I'm an undergraduate studying computer science at a local community college. Currently, I'm enrolled in an intro computer programming class that I unfortunately am unable to test out of (I asked my advisor). It is the prerequisite to the OOP class at my college (the class that AP Computer science would transfer to), which I took four years ago as a freshman in high school. I have already taken data structures and algorithms and am presently taking discrete math. The point being, I have very little to learn from this class. Last night, I received an email from my professor saying that my code on a recent assignment was identical to the solution in the textbook.
I will admit that I did search to find the answer code because:
- The autograde is extremely bad and requires spaces and other punctuation to be identical, all while not telling you what is wrong unless you look closely. It runs a series of units tests and compares the text output.

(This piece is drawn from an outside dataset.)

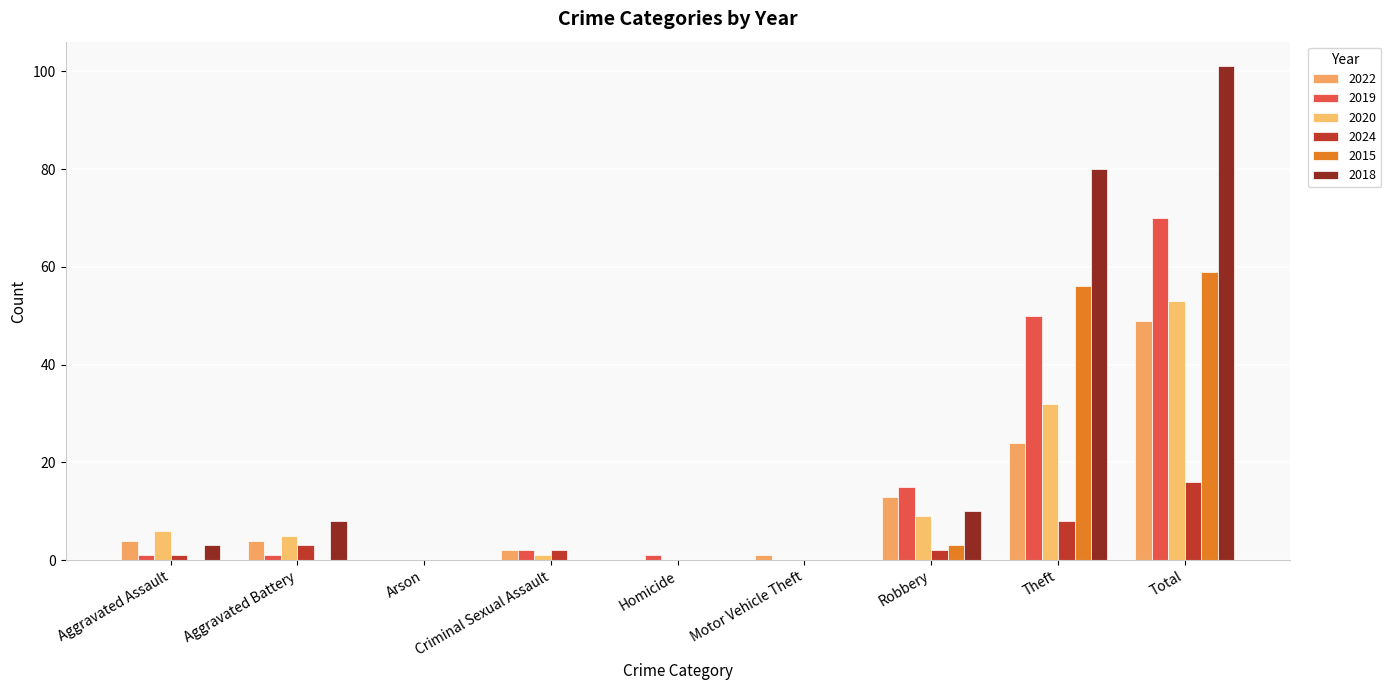

What is the label of the 1st bar from the right?

Total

- Again, I won't learn from this class, so I'm not hurting myself by not properly learning
- The tests are worth 80% of the score, and I have been doing those fairly, so anything I do on the assignments will have little affect on my grade.

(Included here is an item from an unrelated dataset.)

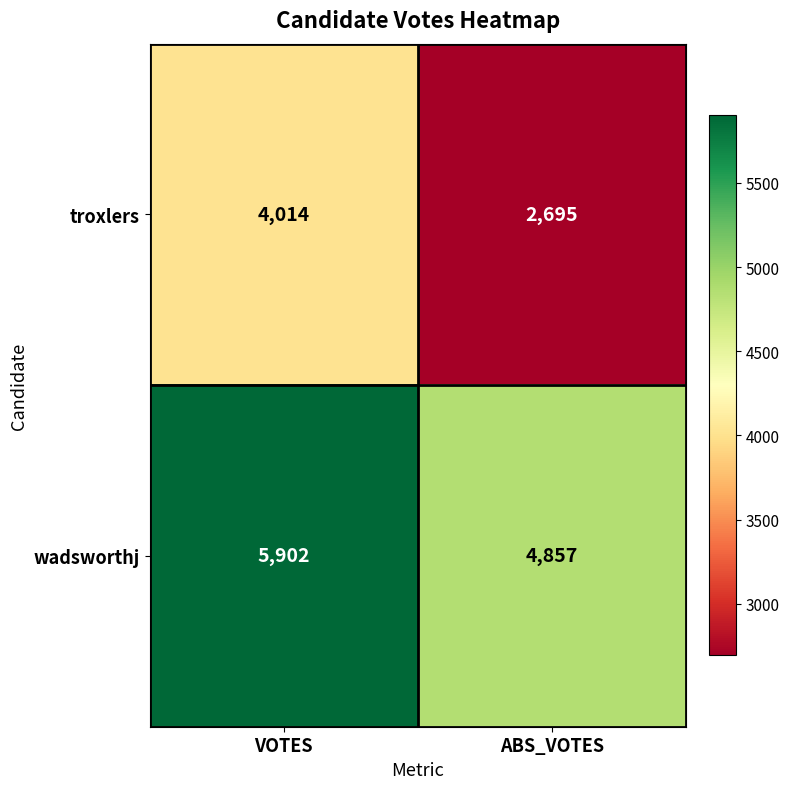

What is the minimum value for troxlers?

2695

- The problems are incredibly fake and are nothing like the real world problems I engage in at work.
Generally, I've been searching to find a solution to a similar problem and then editing it until the autograde accepts it (so what I'm copying serves as a template to save time). In this case, I stumbled upon what turned out to be the actual answers.
So technically I did copy the answers, but it was not me attempting to get out of work that I would actually learn from or need to do to pass the tests. I am very frustrated with how awful this class is and please note I would not do this for any other class.
What I am not sure of is what to do now. I already have received a zero for that week's work (a tiny percentage of my grade) so I could go forward as if nothing had happened and ignore the remaining assignments (each week is about 55% easy work that I have been doing, 45% horrible labs that I often skip) and end up with about 85% on the course assuming my future test scores represent those in the past.
Looking at the academic policy on the syllabus, as my first offense I will likely not see any other actions against me, but I don't want my professor to think I am a cheater. I have never cheated in any class and I don't consider what I did in this case to be a problem (I would argue it breaks the letter, but not the spirit, of the rules). How should I respond to this and go forward?